The outline for a limited trade deal was announced on Friday between the US and China which involves the US postponing increasing tariffs on $250B of Chinese goods from 25% to 30%, which was scheduled for October 15.  In return, China agreed to increase agricultural purchases and make some modest  concessions on access to its financial markets and curbs on intellectual property theft.  The December tariff hikes were not addressed and no concessions were made on Huawei.

By all accounts, trade discussions between the US and China last week were a positive step, with at least temporary de-escalation of trade tensions.  However, President Trump’s characterization of what was agreed to following the talks were significantly different from what was reported by China’s official Xinhua news agency.  President Trump claimed that the two sides had reached a “substantial phase-one deal” while reports from China were much less committal, indicating only “substantial progress achieved.”  Importantly, there was no agreement in writing which limited the market response to the news.

Next steps:

President Trump said it would take up to five weeks to complete the “phase one” deal, which would coincide with a potential meeting with Chinese President Xi at the Apec summit in Chile in mid-November.  On Monday, Treasury Secretary Mnuchin said “I expect there will be a deal” and indicated that he expects President Trump and President Xi to finalize the agreement at the Apec summit.  Potential areas for negotiation include a) currency language, b) Huawei and c) a cancellation of US tariffs on $156B of Chinese goods that are scheduled to go into effect on December 15.

Our take:

Trade risks have diminished at least for the time being.  We think the trade truce may be extended to the December 15 tariff hikes.  However, we don’t expect a broader deal on the large issues (ie state subsidies and intellectual property reform) before the 2020 election and would not expect a smooth path toward a multiple phase deal, but rather a potentially bumpy ride.  Additionally, the deal would not address existing US tariffs of 25% on $360B of Chinese goods that have been put in place by President Trump which would limit the impact.  That said, this does remove some of the tail risk and is supportive of equities overall.  As we don’t expect a major trade deal and think that discussions could move in fits and starts, we maintain a relative preference to US equities vs. more trade-sensitive equity markets.

### Dataset section

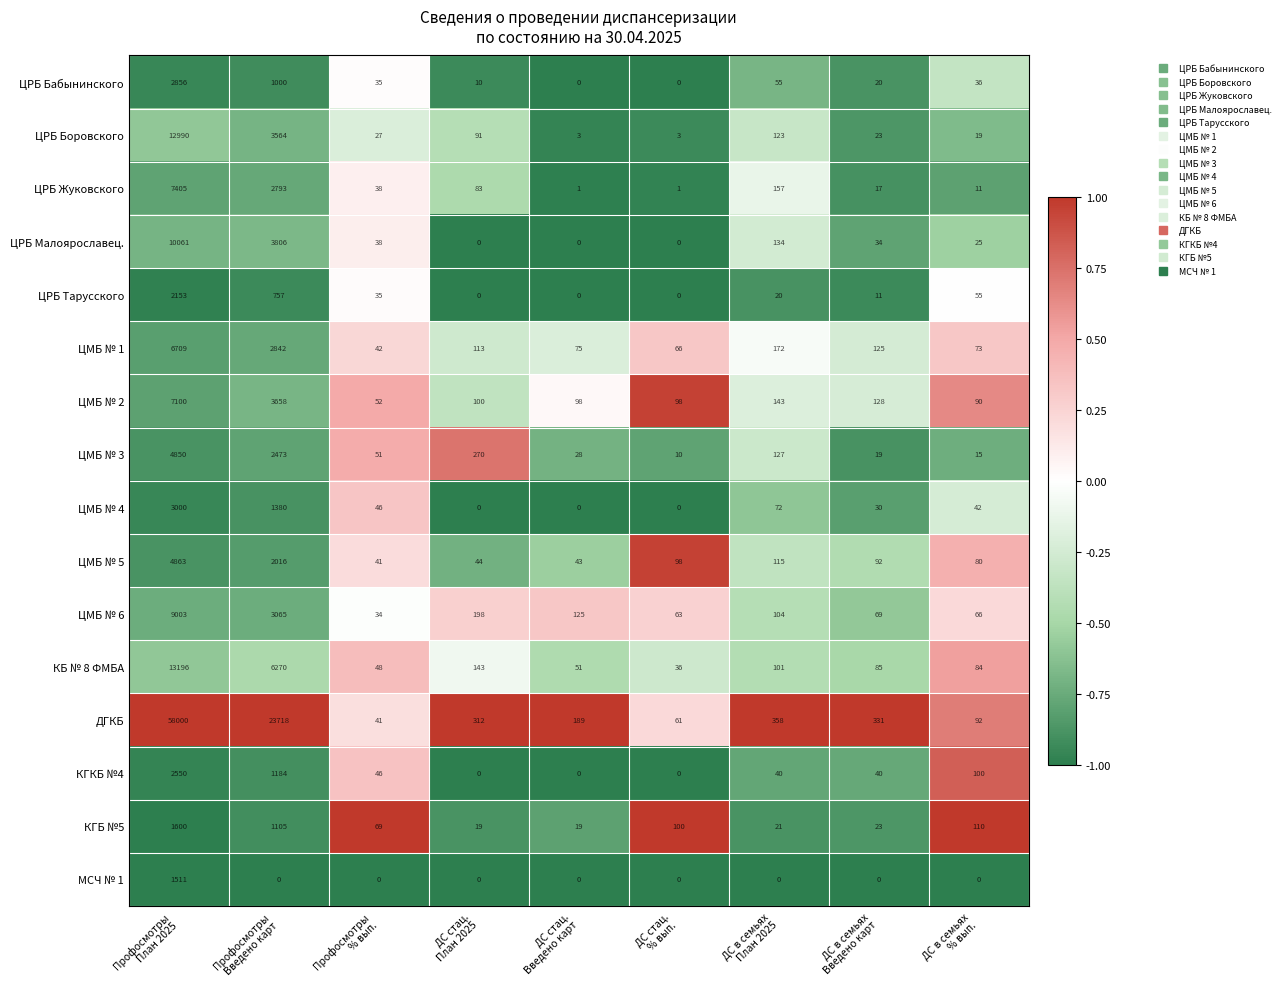

How many data points does each series have?

9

### What needs to be done
In the commentary on the US–China trade talks, where and when might President Trump meet Chinese President Xi to complete the "phase one" deal?

### Finished task
At the Apec summit in Chile in mid-November.